_Written exercise:_
From the essay on the Sandy Hook shooting below, return word for word the span that begins at the words "For every child killed" and stops after the words "our kindergarten selves.".

_Reading passage:_

It is a hope that the dreams we wished to see fulfilled when we were little would come to fruition; that world peace and good will would "triumph all." But as I turn on the TV or power on my laptop it seems that our generation is slowly drifting away from this idea of unity.

We've become so used to warring and conflicting nations, people and parties, that I've come to find my imagination -- my inner child -- a little let down. I've come to feel that this notion that "peace" is a long-told generational lie, a myth. It's for the dreamers and the innocent, for our inner child that still has so much hope in the world's unity and have yet to face reality.

The shooting in Newton, Connecticut is horrifying. It's sickening. It's perplexing, shocking and repulsive. I honestly don't know how to react and even those words don't seem to suffice.

It's sad really, because although this act was so unbelievably horrific, it only took one day for all of the teenagers on my timeline on Twitter to forget and move on. Not because they're cruel and heartless people, but because it almost seems as though they've become desensitized to violence. In a sense, they can't realize its reality because it's not occurring where they are, or perhaps this is just another sad story that has taken place in the sad world around them.

For every child killed at Sandy Hook Elementary School, you can't help but think aloud and stare at their innocence as their pictures are released. They are the ones who still have hope, who only see the good in the world. A world where the anticipation for Christmas and the holidays were in their minds, because what could be better than Christmas?

They are our generation of dreamers, and yet they were the ones who had to face the most harrowing reality possible. For every child that left us on Friday, I can't help but cry for humanity, because it wasn't simply their innocent lives that were lost, but also a little part of all of us -- our kindergarten selves.

_Dataset section:_
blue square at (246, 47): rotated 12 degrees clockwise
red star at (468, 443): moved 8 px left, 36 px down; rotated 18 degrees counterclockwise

_The reply:_
For every child killed at Sandy Hook Elementary School, you can't help but think aloud and stare at their innocence as their pictures are released. They are the ones who still have hope, who only see the good in the world. A world where the anticipation for Christmas and the holidays were in their minds, because what could be better than Christmas?

They are our generation of dreamers, and yet they were the ones who had to face the most harrowing reality possible. For every child that left us on Friday, I can't help but cry for humanity, because it wasn't simply their innocent lives that were lost, but also a little part of all of us -- our kindergarten selves.